Researchers have characterized the common ancestor of all life on earth, LUCA (Last Universal Common Ancestor) showing that the 3.8-billion-year-old organism was not the creature usually imagined.From the press release:
The study changes ideas of early life on Earth. "It is generally believed that LUCA was a heat-loving or hyperthermophilic organism. A bit like one of those weird organisms living in the hot vents along the continental ridges deep in the oceans today (above 90C°)," says Nicolas Lartillot, the study's co-author. "However, our data suggests that LUCA was actually sensitive to warmer temperatures and lived in a climate below 50 degrees."
The research team compared genetic information from modern organisms to characterize the ancient ancestor of all life on earth. "We identified common genetic traits between animals, plant, bacteria, and used them to create a tree of life with branches representing separate species. These all stemmed from the same trunk – LUCA, the genetic makeup that we then further characterized."

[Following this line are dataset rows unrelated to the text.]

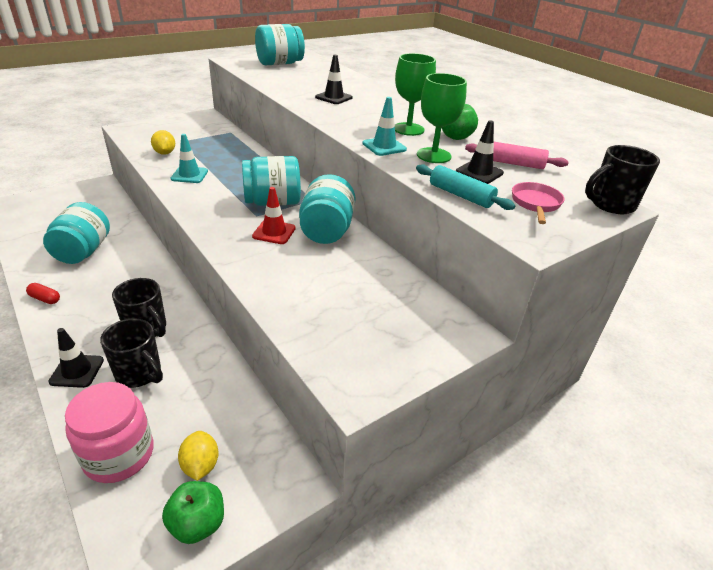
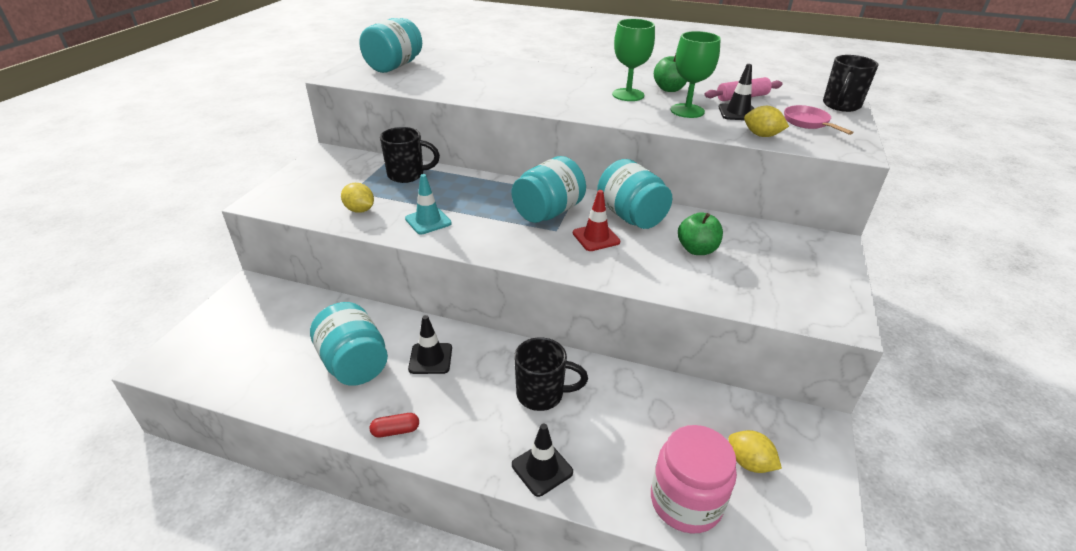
camera: 35 degrees left, 0 degrees up
(140, 374) = (598, 433): black mug -> black mug (407, 175)
(198, 524) = (808, 500): green apple -> green apple (697, 249)
(334, 97) = (516, 86): black traffic cone -> black traffic cone (430, 358)
(384, 146) = (642, 117): turquoise traffic cone -> none
(460, 195) = (761, 135): turquoise rolling pin -> yellow lemon

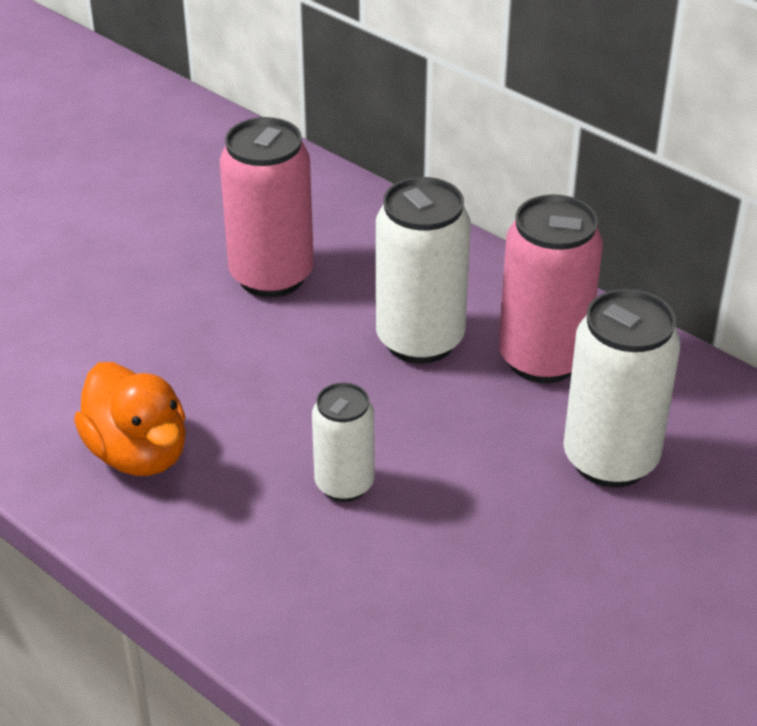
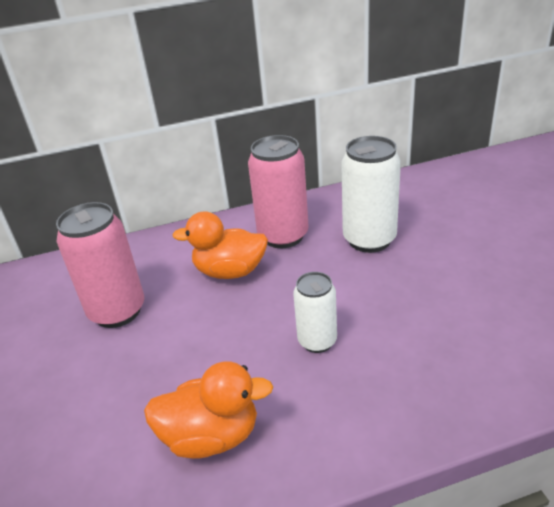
camera: 55 degrees left, 5 degrees down
(420, 340) = (230, 271): white can -> orange duck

The group's findings are much more compatible with the theory of an early RNA world, where early life on Earth was composed of ribonucleic acid (RNA), rather than deoxyribonucleic acid (DNA).
However, RNA is particularly sensitive to heat and is unlikely to be stable in the hot temperatures of the early Earth. The data indicate that LUCA found a cooler micro-climate to develop, which helps resolve this paradox and shows that environmental micro domains played a critical role in the development of life on Earth.
It is only in a subsequent step that LUCA's descendants discovered the more thermostable DNA molecule, which they independently acquired (presumably from viruses), and used to replace the old and fragile RNA vehicle. This invention allowed them to move away from the small cool microclimate, evolved and diversify into a variety of sophisticated organisms that could tolerate heat.